Get the model’s action(s) from an observation

Parameters
  • observation – (np.ndarray) the input observation

  • state – (Optional[np.ndarray]) The last states (can be None, used in recurrent policies)

  • mask – (Optional[np.ndarray]) The last masks (can be None, used in recurrent policies)

  • deterministic – (bool) Whether or not to return deterministic actions.

Returns

(Tuple[np.ndarray, Optional[np.ndarray]]) the model’s action and the next state (used in recurrent policies)

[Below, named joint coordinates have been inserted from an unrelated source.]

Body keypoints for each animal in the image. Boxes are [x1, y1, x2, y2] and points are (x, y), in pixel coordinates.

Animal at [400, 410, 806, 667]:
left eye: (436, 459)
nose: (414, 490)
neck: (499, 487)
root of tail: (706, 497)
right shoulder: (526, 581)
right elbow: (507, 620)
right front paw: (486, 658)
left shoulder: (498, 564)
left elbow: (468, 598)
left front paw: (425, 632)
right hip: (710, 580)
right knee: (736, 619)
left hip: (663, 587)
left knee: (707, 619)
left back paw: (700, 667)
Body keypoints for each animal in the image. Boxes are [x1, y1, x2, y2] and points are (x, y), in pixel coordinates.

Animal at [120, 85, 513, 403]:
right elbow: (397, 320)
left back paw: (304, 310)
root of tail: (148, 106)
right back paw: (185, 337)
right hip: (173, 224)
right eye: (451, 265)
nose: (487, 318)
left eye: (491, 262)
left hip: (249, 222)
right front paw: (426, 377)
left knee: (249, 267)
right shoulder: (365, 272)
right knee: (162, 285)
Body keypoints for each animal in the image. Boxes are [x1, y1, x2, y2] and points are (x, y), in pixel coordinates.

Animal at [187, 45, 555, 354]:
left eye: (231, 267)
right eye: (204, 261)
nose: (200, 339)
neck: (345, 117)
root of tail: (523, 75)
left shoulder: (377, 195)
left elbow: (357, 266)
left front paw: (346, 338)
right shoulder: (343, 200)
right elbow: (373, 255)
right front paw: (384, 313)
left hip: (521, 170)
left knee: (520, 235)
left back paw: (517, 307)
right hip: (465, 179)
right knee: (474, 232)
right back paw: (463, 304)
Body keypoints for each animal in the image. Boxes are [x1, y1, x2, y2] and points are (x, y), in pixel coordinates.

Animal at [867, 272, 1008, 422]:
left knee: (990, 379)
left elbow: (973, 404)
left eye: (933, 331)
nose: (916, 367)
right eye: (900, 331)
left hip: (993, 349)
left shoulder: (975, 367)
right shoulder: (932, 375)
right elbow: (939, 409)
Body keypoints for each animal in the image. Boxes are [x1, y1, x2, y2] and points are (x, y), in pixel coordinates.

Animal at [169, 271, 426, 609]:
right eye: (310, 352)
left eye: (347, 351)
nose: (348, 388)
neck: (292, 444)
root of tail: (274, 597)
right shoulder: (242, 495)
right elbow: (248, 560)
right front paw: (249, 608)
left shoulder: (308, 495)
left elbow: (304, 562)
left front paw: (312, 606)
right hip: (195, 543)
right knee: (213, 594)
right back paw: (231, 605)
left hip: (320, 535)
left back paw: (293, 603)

save(path: Union[str, pathlib.Path, io.BufferedIOBase], exclude: Optional[Iterable[str]] = None, include: Optional[Iterable[str]] = None) → None

Save all the attributes of the object and the model parameters in a zip-file.

Parameters
  • pathlib.Path, io.BufferedIOBase]) ((Union[str,) – path to the file where the rl agent should be saved

  • exclude – name of parameters that should be excluded in addition to the default one

  • include – name of parameters that might be excluded but should be included anyway

set_env(env: Union[gym.core.Env, stable_baselines3.common.vec_env.base_vec_env.VecEnv]) → None

Checks the validity of the environment, and if it is coherent, set it as the current environment. Furthermore wrap any non vectorized env into a vectorized checked parameters: - observation_space - action_space

Parameters

env – The environment for learning a policy

set_random_seed(seed: Optional[int] = None) → None

Set the seed of the pseudo-random generators (python, numpy, pytorch, gym, action_space)

Parameters

seed – (int)

train() → None[source]

Update policy using the currently gathered rollout buffer.